**PROBLEM DETAILS**
Return all entries word for word, but drop any images.

**DATA FOR THIS EXERCISE**
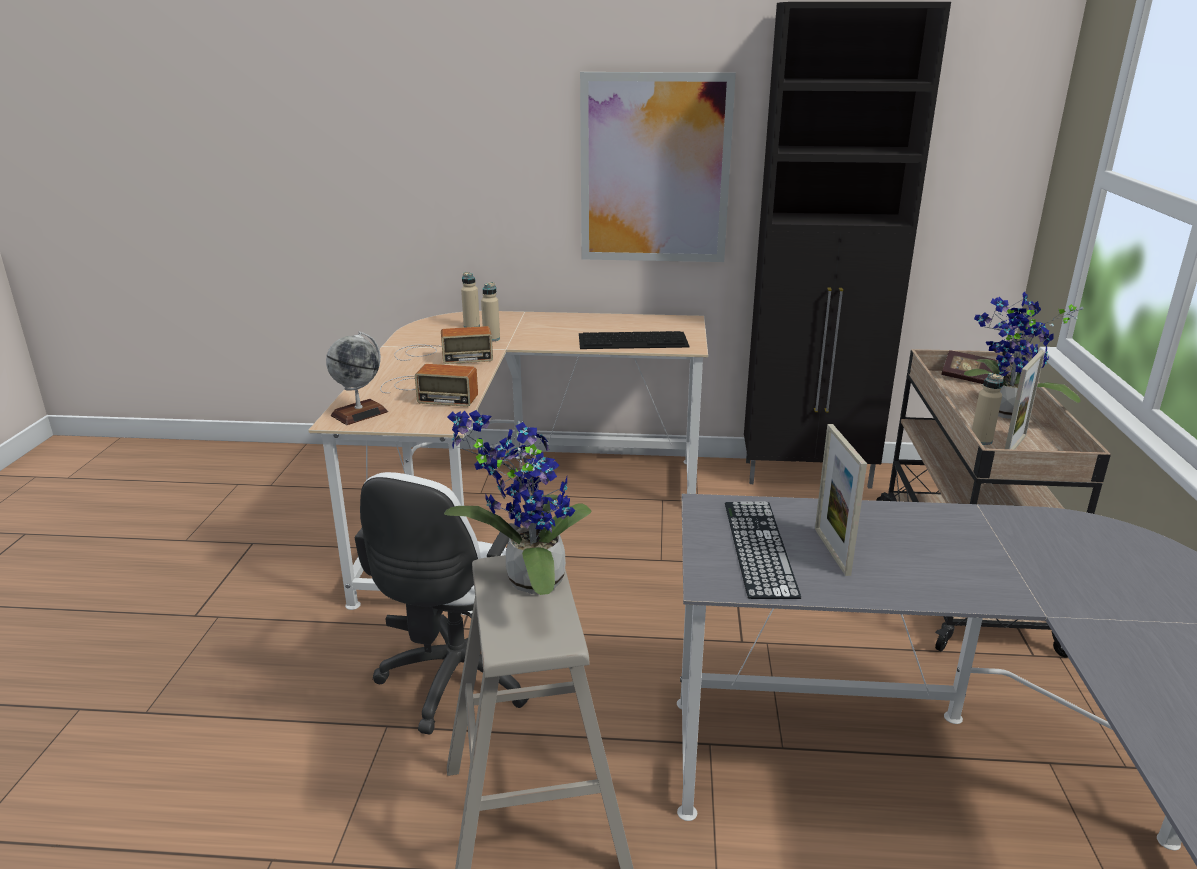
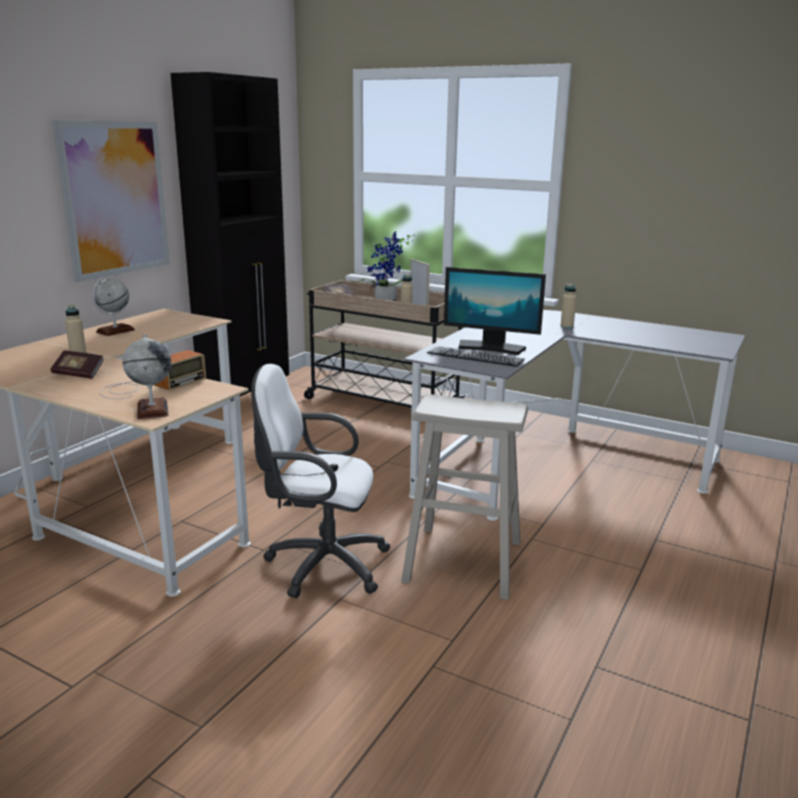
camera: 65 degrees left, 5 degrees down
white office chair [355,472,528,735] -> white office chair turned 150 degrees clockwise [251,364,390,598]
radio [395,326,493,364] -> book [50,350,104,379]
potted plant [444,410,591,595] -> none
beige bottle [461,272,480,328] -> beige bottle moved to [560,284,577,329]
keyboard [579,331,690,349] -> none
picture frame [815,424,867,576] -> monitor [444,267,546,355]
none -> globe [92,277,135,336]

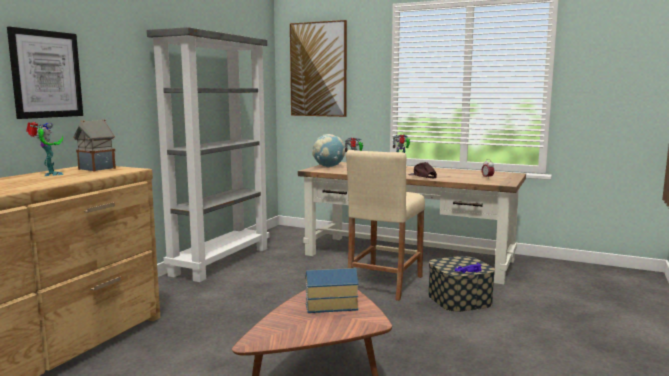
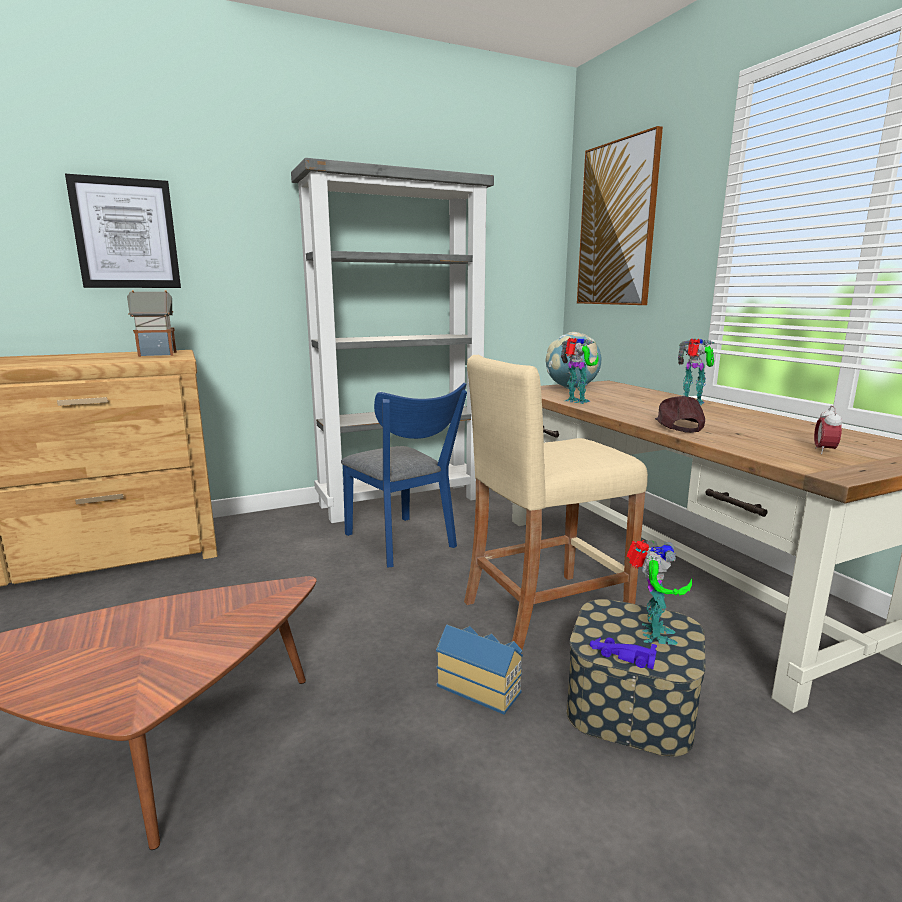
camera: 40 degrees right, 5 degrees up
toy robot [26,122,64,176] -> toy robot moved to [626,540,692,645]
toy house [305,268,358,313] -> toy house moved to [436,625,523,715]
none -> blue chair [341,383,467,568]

**SOLUTION TO THIS TASK**
camera: 65 degrees left, 5 degrees down
white office chair [355,472,528,735] -> white office chair turned 150 degrees clockwise [251,364,390,598]
radio [395,326,493,364] -> book [50,350,104,379]
potted plant [444,410,591,595] -> none
beige bottle [461,272,480,328] -> beige bottle moved to [560,284,577,329]
keyboard [579,331,690,349] -> none
picture frame [815,424,867,576] -> monitor [444,267,546,355]
none -> globe [92,277,135,336]

camera: 40 degrees right, 5 degrees up
toy robot [26,122,64,176] -> toy robot moved to [626,540,692,645]
toy house [305,268,358,313] -> toy house moved to [436,625,523,715]
none -> blue chair [341,383,467,568]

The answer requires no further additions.